(Quiz items based on charts)

======

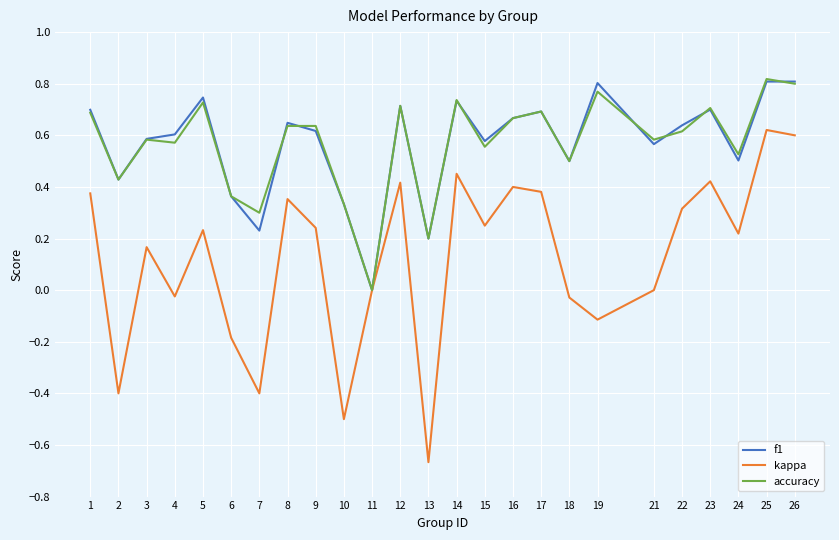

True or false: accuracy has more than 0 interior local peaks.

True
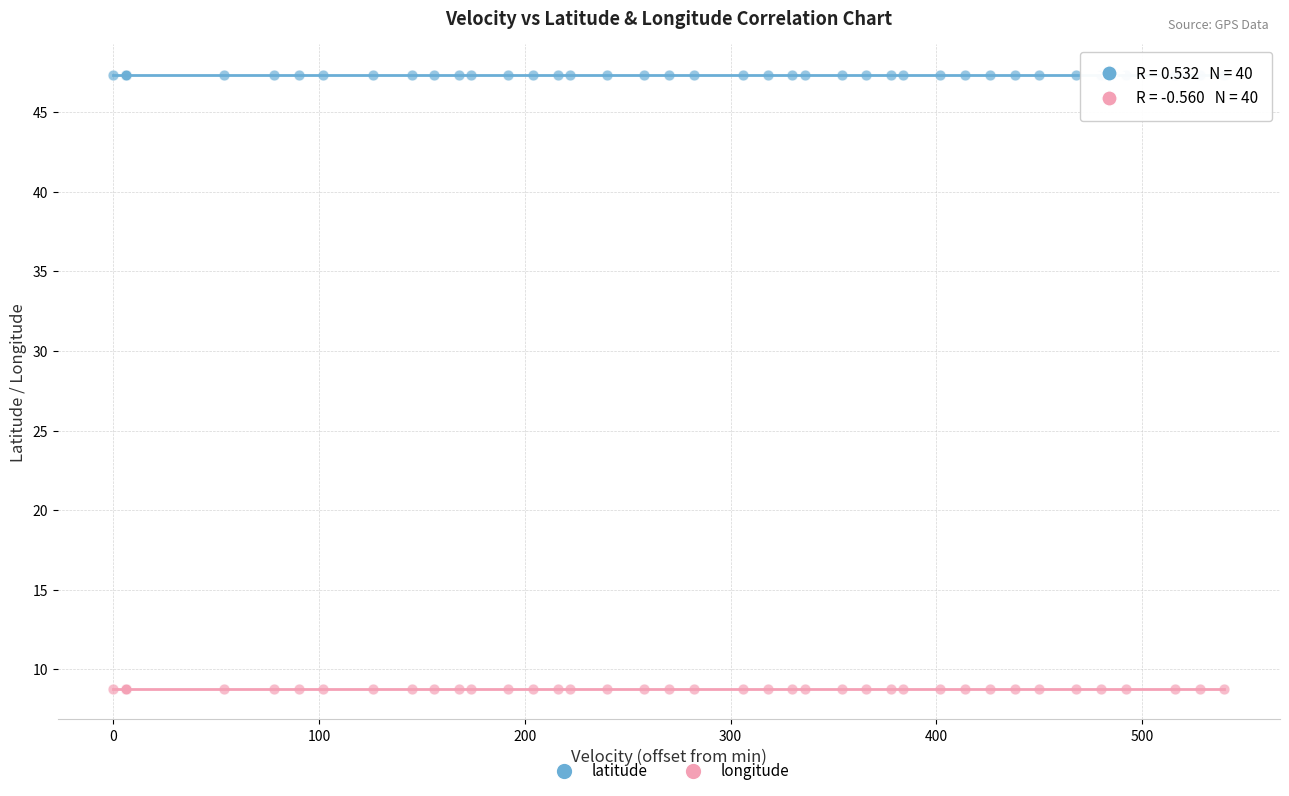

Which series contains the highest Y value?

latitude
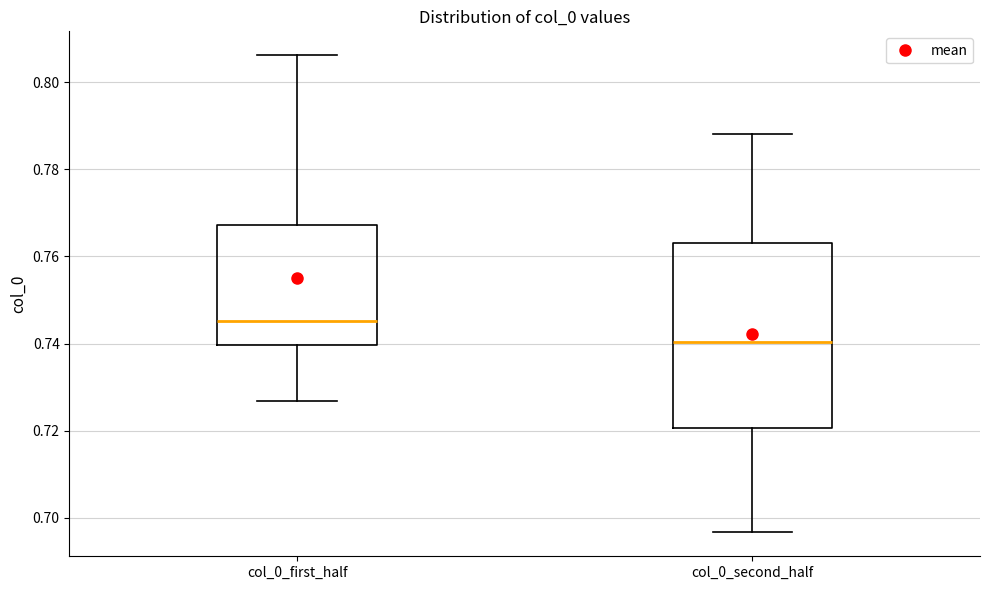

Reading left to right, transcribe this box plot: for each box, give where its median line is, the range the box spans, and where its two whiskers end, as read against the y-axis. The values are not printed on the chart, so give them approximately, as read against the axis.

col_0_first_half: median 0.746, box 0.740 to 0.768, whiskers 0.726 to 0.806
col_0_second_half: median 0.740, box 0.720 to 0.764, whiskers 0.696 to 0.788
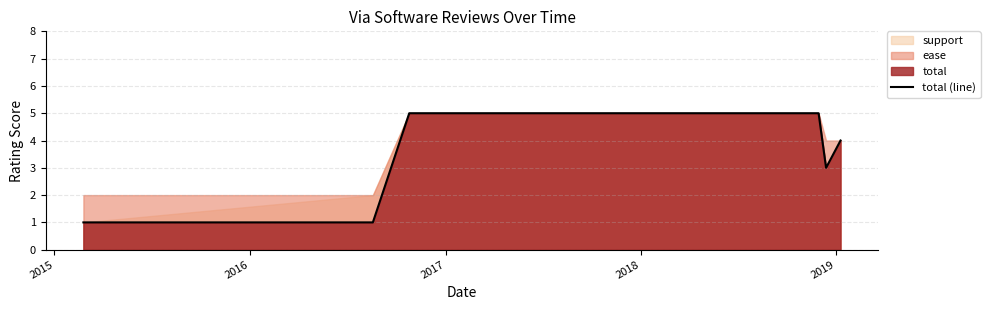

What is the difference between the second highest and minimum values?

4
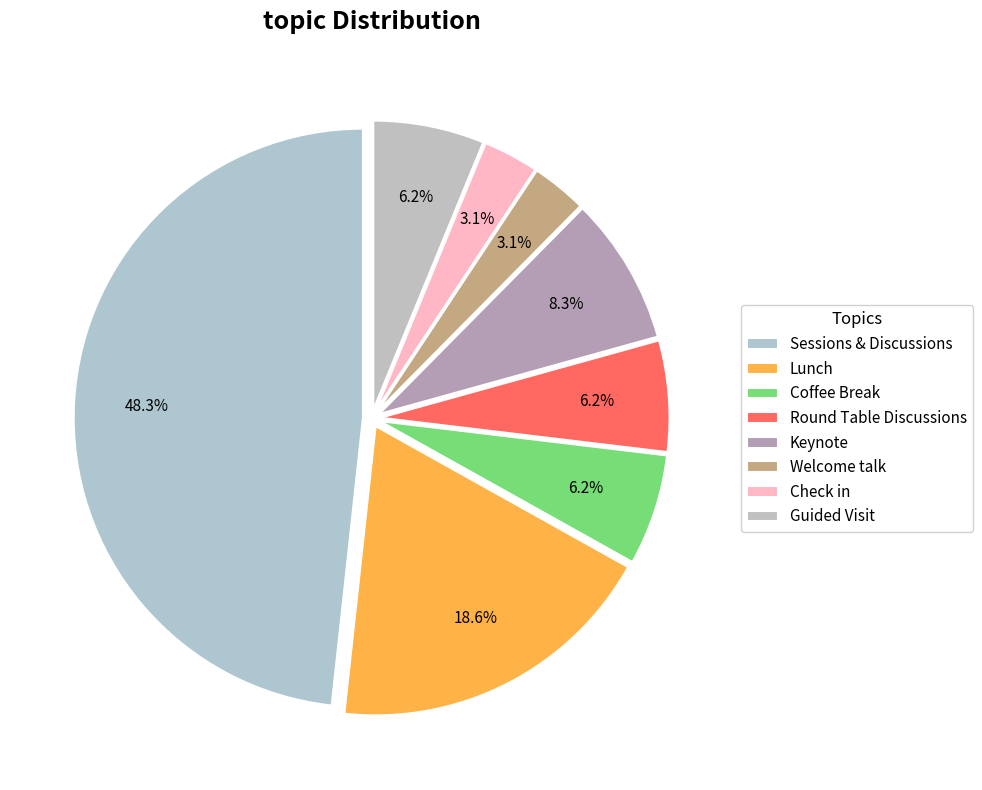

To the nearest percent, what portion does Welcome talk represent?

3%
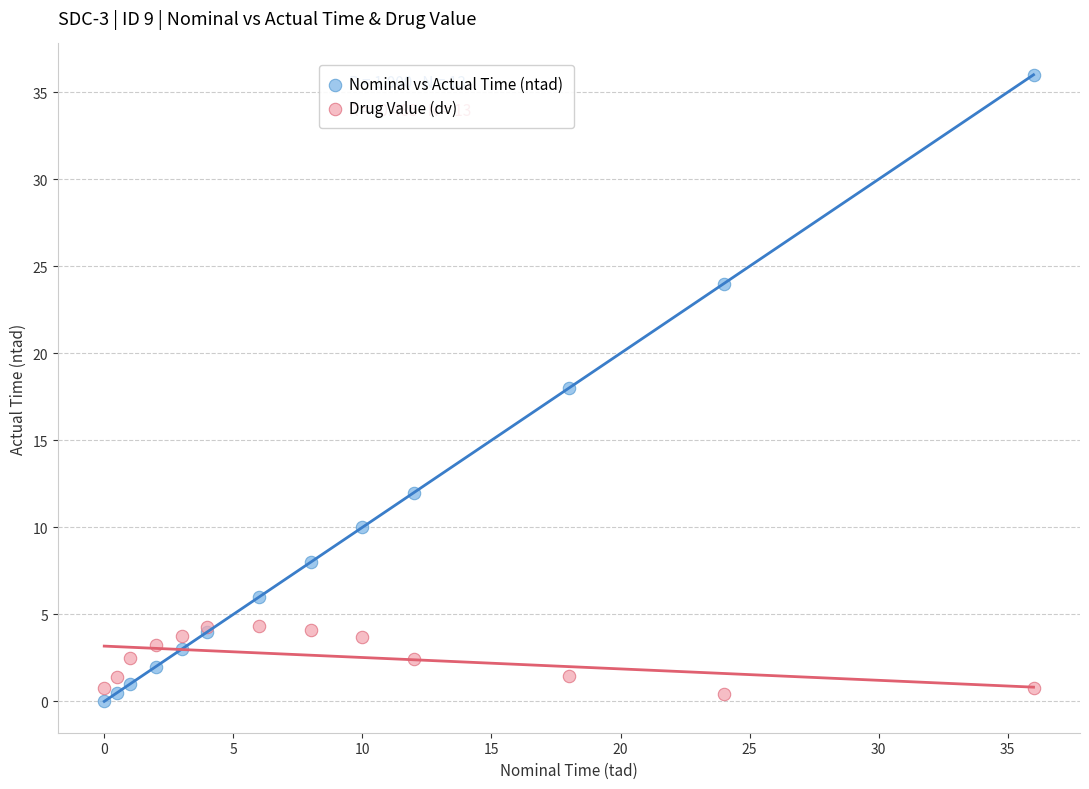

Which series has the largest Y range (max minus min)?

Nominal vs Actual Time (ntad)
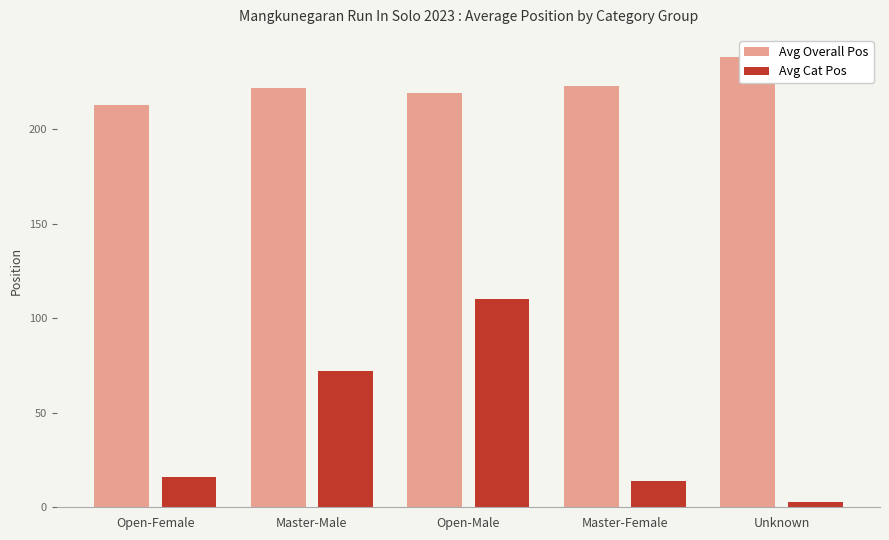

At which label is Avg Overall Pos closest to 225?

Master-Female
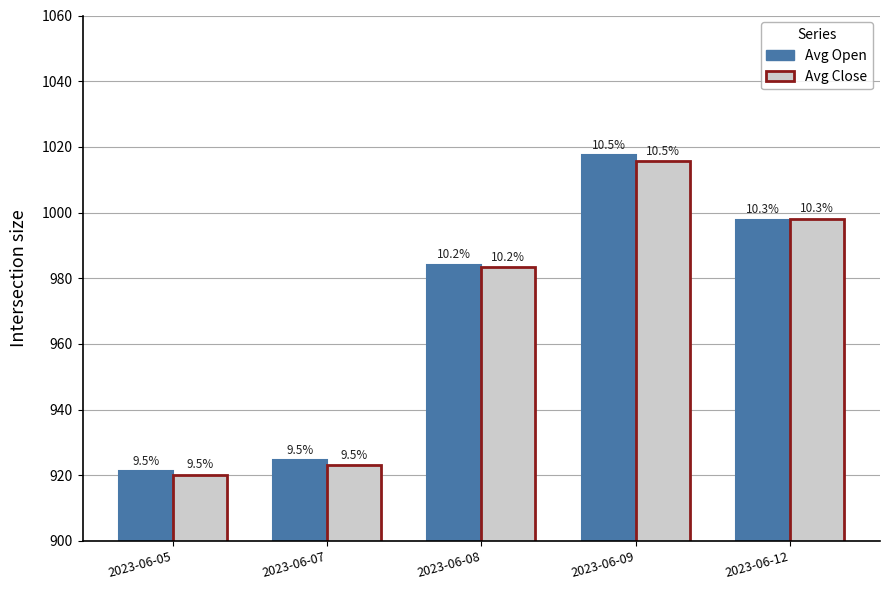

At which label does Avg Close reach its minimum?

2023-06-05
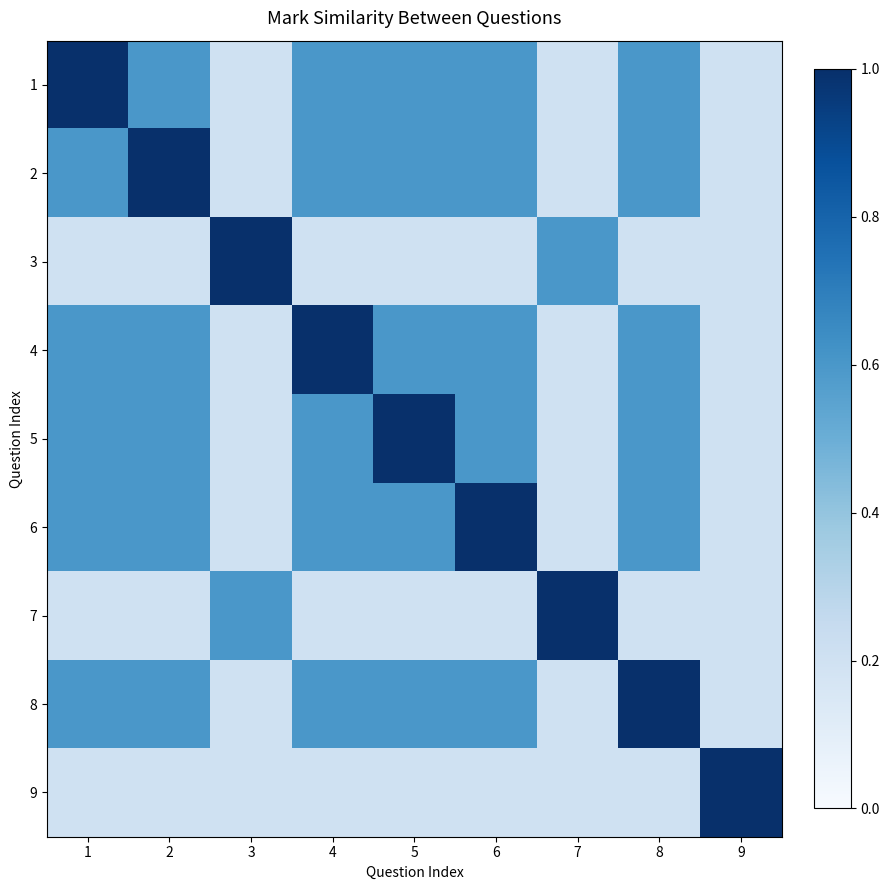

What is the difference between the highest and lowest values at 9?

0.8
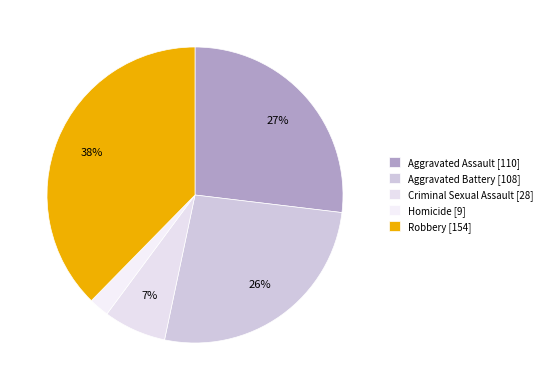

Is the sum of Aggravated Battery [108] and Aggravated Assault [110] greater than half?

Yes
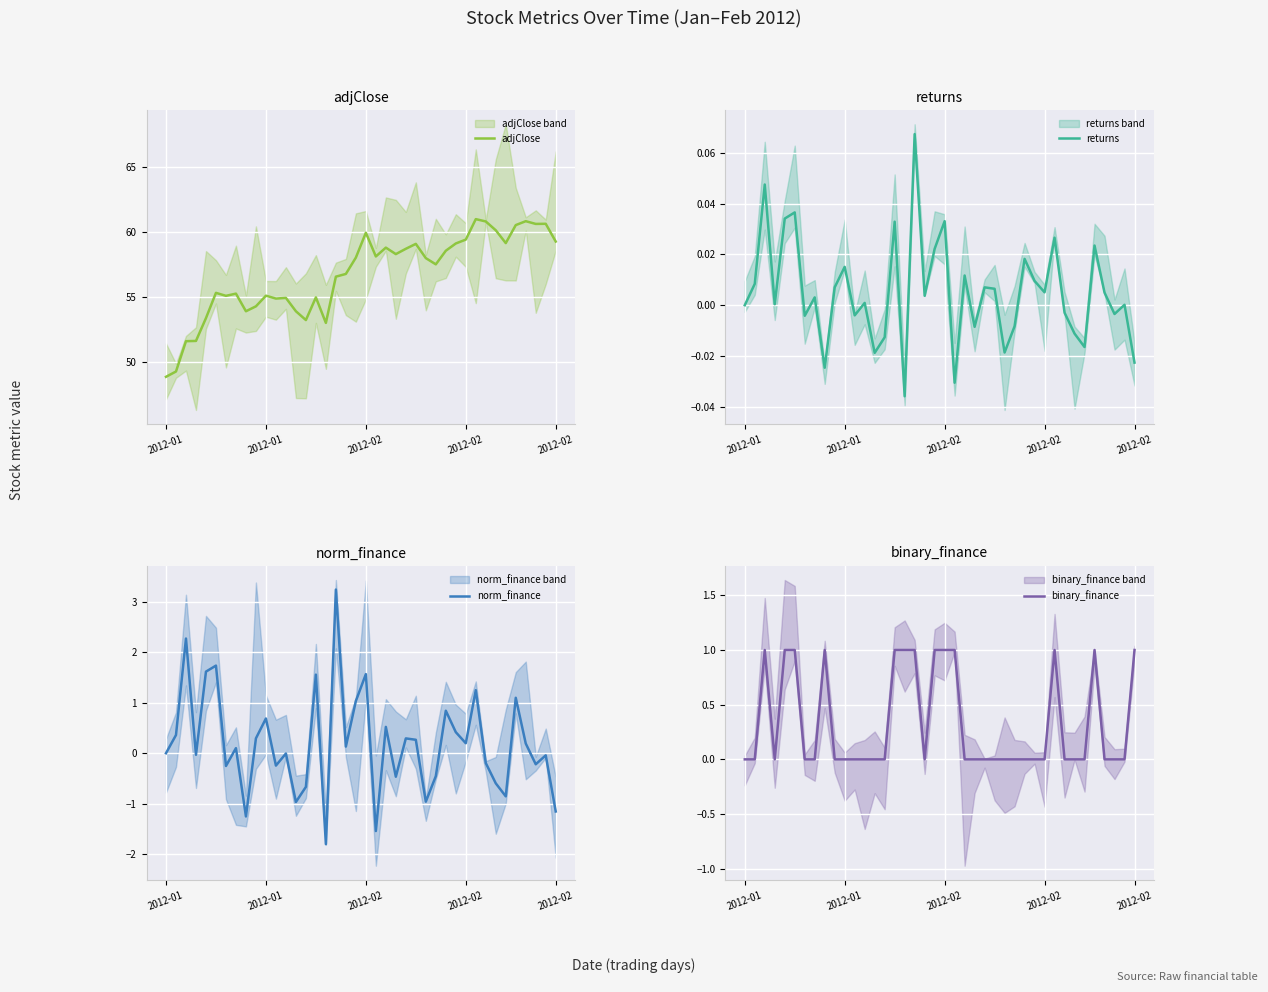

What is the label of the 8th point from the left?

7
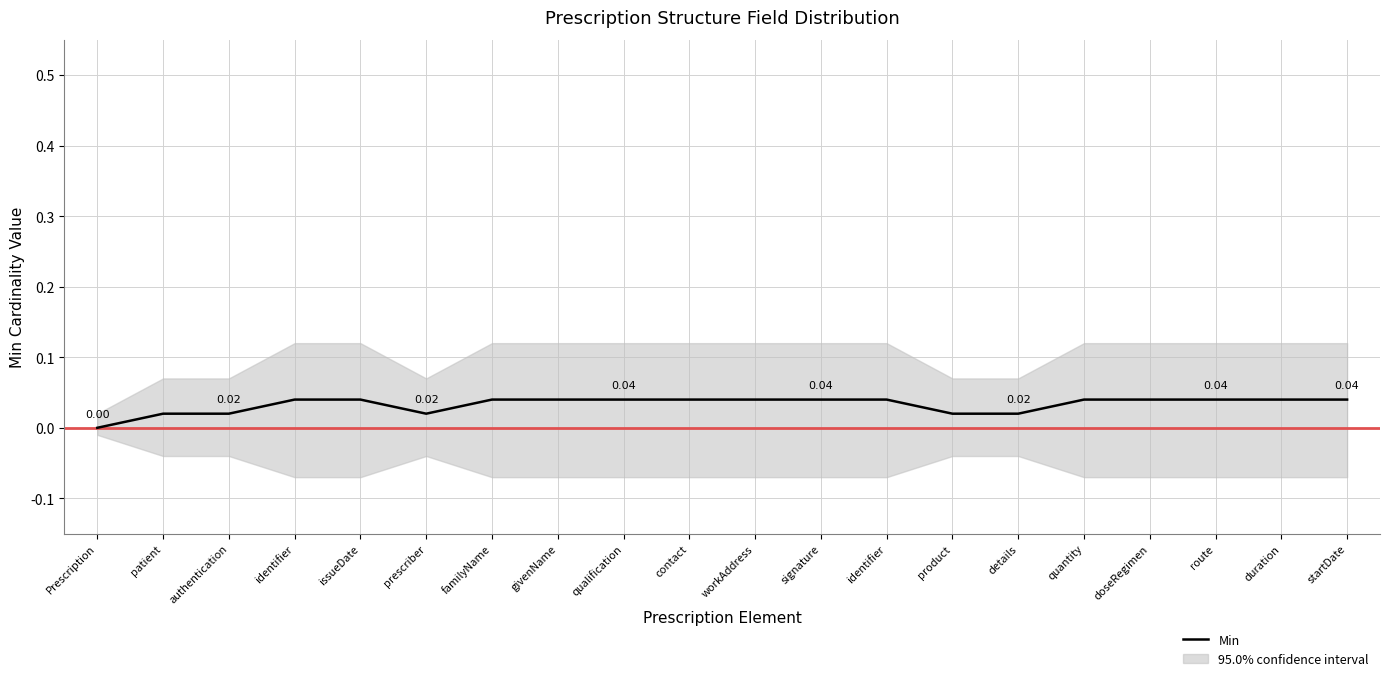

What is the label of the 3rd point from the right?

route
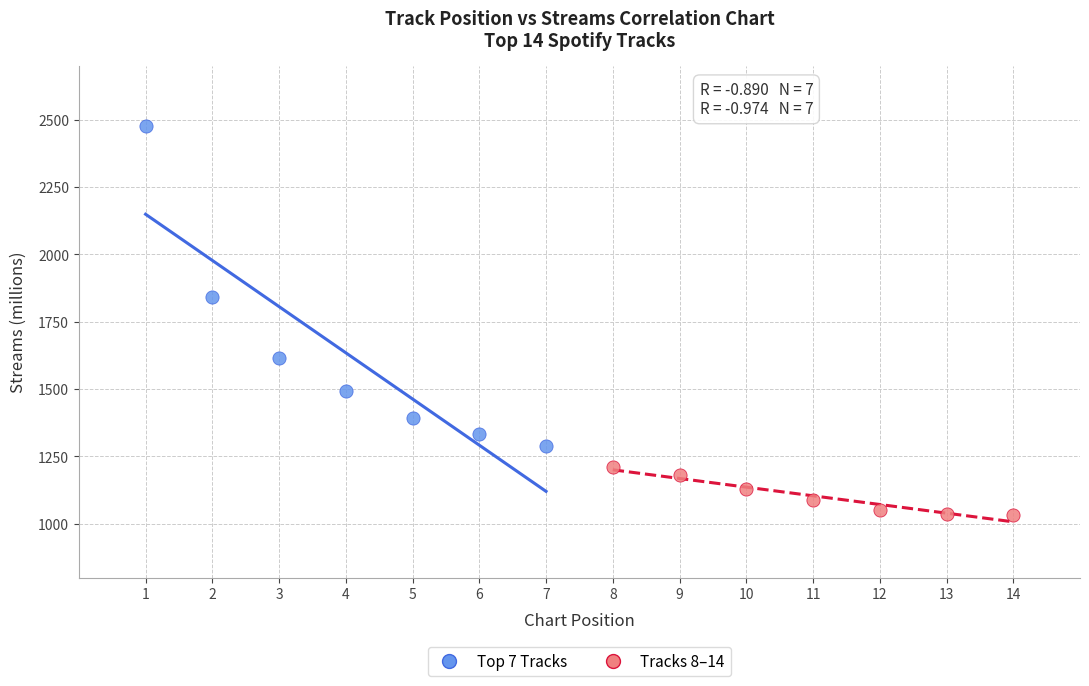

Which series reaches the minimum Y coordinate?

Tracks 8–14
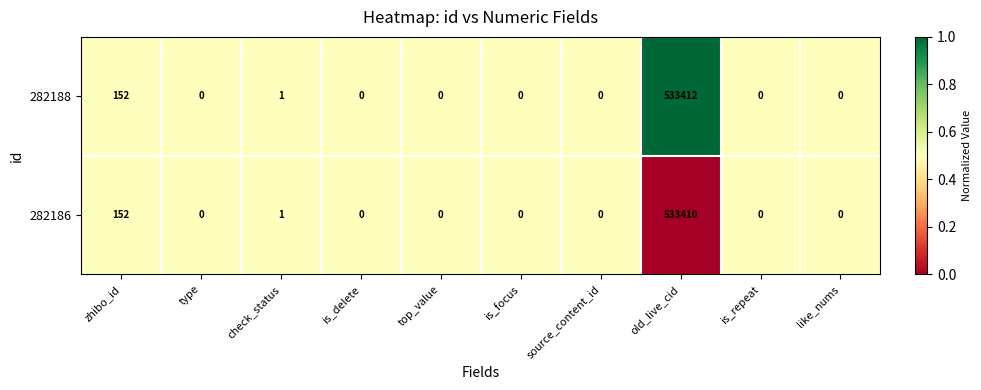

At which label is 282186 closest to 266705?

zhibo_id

======

- **Request**: Reproduce all of the data above word for word, leaving out the pictures.

- **Solution to this problem**:
True or false: accuracy has more than 0 interior local peaks.

True

Which series contains the highest Y value?

latitude

Reading left to right, transcribe this box plot: for each box, give where its median line is, the range the box spans, and where its two whiskers end, as read against the y-axis. The values are not printed on the chart, so give them approximately, as read against the axis.

col_0_first_half: median 0.746, box 0.740 to 0.768, whiskers 0.726 to 0.806
col_0_second_half: median 0.740, box 0.720 to 0.764, whiskers 0.696 to 0.788

What is the difference between the second highest and minimum values?

4

To the nearest percent, what portion does Welcome talk represent?

3%

Which series has the largest Y range (max minus min)?

Nominal vs Actual Time (ntad)

At which label is Avg Overall Pos closest to 225?

Master-Female

At which label does Avg Close reach its minimum?

2023-06-05

What is the difference between the highest and lowest values at 9?

0.8

Is the sum of Aggravated Battery [108] and Aggravated Assault [110] greater than half?

Yes

What is the label of the 8th point from the left?

7

What is the label of the 3rd point from the right?

route

Which series reaches the minimum Y coordinate?

Tracks 8–14

At which label is 282186 closest to 266705?

zhibo_id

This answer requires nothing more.